Parece-lhe que os chineses são um povo mais contido, com as características apolíneas que referiu?

Isso eu penso. De qualquer maneira, os chineses não têm nada que não exista no Ocidente e vice-versa. Enquanto que nalguns países europeus predomina o sentido da moderação e da tolerância, outros povos da Europa são mais exacerbados e têm comportamentos mais irracionais. A tradição da China vai no sentido dessa moderação. Parece-me que não é um povo muito exaltado em termos emocionais.

 

Estudou também as concepções de felicidade que emanam das doutrinas religiosas…

Não sou crente e há alguns amigos acharam até estranho que, no âmbito da minha reflexão, tivesse uma incidência tão grande no fenómeno religioso. Fi-lo porque a civilização ocidental é marcada pela Bíblia. É um texto incontornável e mesmo as pessoas que não são religiosas foram educadas segundo os valores éticos e morais que são estruturantes do pensamento religioso. Coloquei sempre esta questão: Será possível que o mal e a felicidade possam ser compatíveis? Como é possível haver felicidade num mundo dominado pelo mal? O século XX foi um século de progresso, de democracia e de liberdade, mas conheceu alguns dos momentos mais malignos, no sentido de um mal radical, organizado, científico e brutal.

 

Há um escape religioso para iludir essa prevalência do mal?

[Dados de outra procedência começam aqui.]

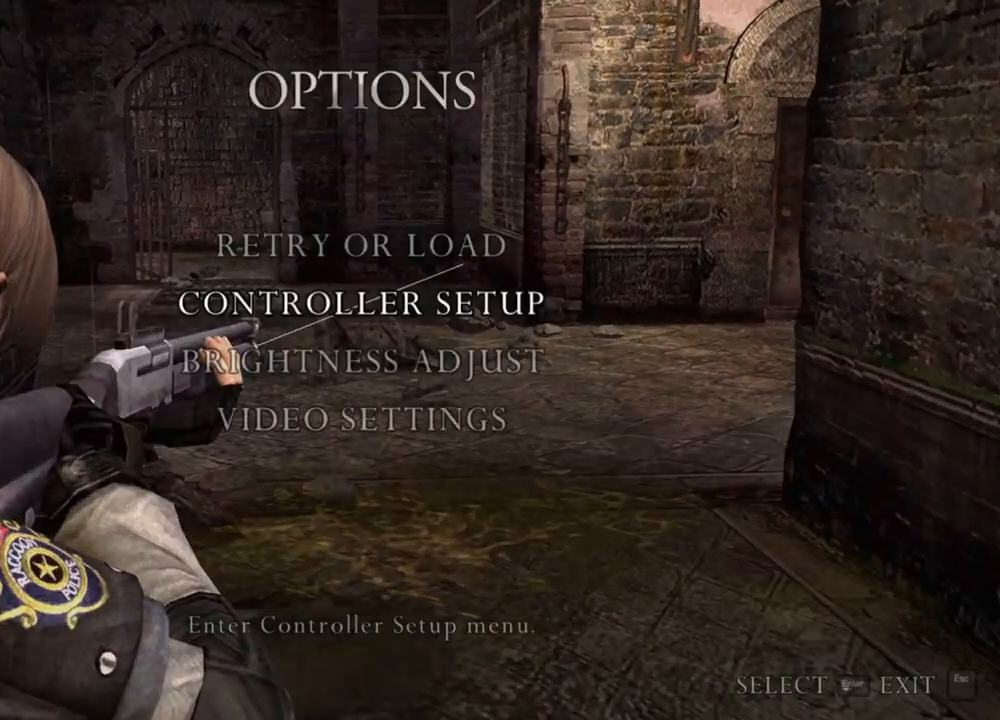
{"keys": [], "mouse": ["right"], "events": []}
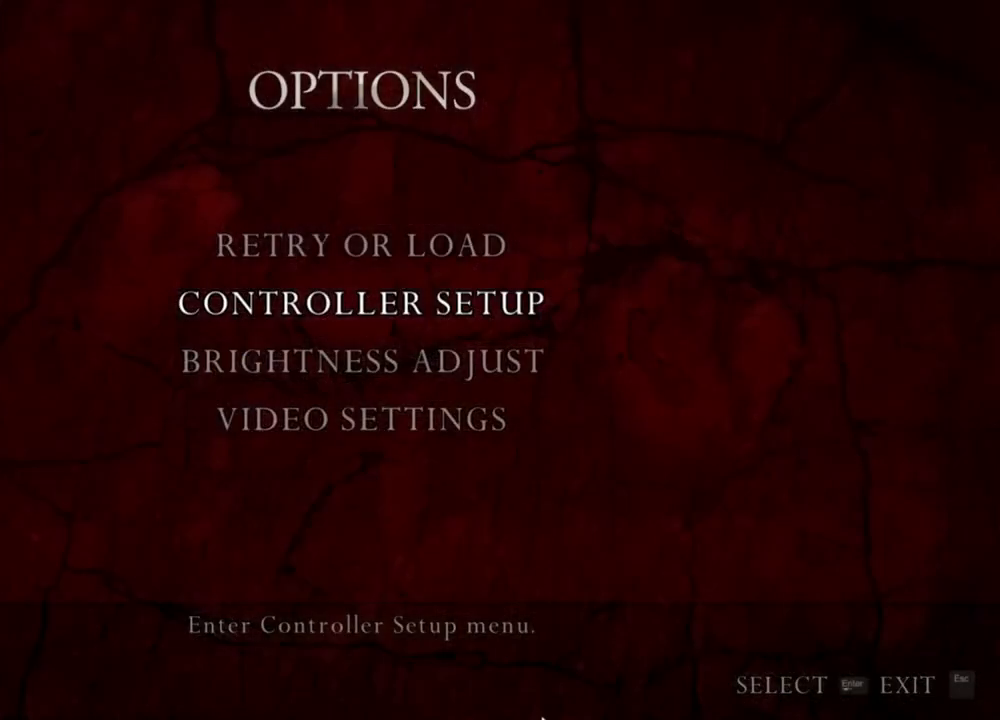
{"keys": [], "mouse": ["right"], "events": []}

Sabemos que a religião tem tendência a desvalorizar a felicidade terrena e a valorizar uma felicidade projectada num tempo futuro. Nesse sentido, a tensão na Europa, em termos intelectuais, foi permanente. De um lado aqueles que acham que não faz sentido levar uma vida de sacrifício, às vezes até infeliz, para poder merecer uma vida feliz numa outra dimensão, do outro aqueles que acham que é isso que faz sentido, porque esta vida é ilusória. O Ricardo Reis [heterónimo de Fernando Pessoa] diz “circunda-te de rosas, ama, bebe e cala; o mais é nada”. Podemos achar que esta vida é uma ilusão e, se for assim, há uma saída religiosa para este tipo de interpretação, mas também pode haver uma saída hedonista, que é “esta vida é assim e não há outra, portanto o que tenho que fazer é viver o melhor e o mais intensamente possível o dia que passa”.

 

E quanto às ideologias políticas?

Em termos de ideologias, só aparece uma separação nítida entre a felicidade individual e colectiva quando o individualismo se tornou o centro do palco, o que só aconteceu na modernidade. Antes disso podemos aplicar o paradigma corporativo e orgânico. As pessoas estavam sempre inseridas num grupo que as legitima. Todas as correntes do Direito moderno, a partir do século XVII, enfatizam que há um bem individual e um bem comum, uma felicidade privada e uma felicidade pública. Num outro quadro aparecem as ideologias, como o marxismo e o liberalismo, que, no fim de contas, projectam a felicidade para um além. Não defendem tanto uma felicidade aqui e agora, mas num futuro. O futuro que, para a Igreja, é após o juízo final; para o marxismo, por exemplo, era a sociedade sem classes. Duas gerações ou três foram sacrificadas a uma felicidade e no futuro e não a tiveram no tempo em que viveram. São ideologias que hipotecam a felicidade das pessoas em troca de uma promessa de felicidade.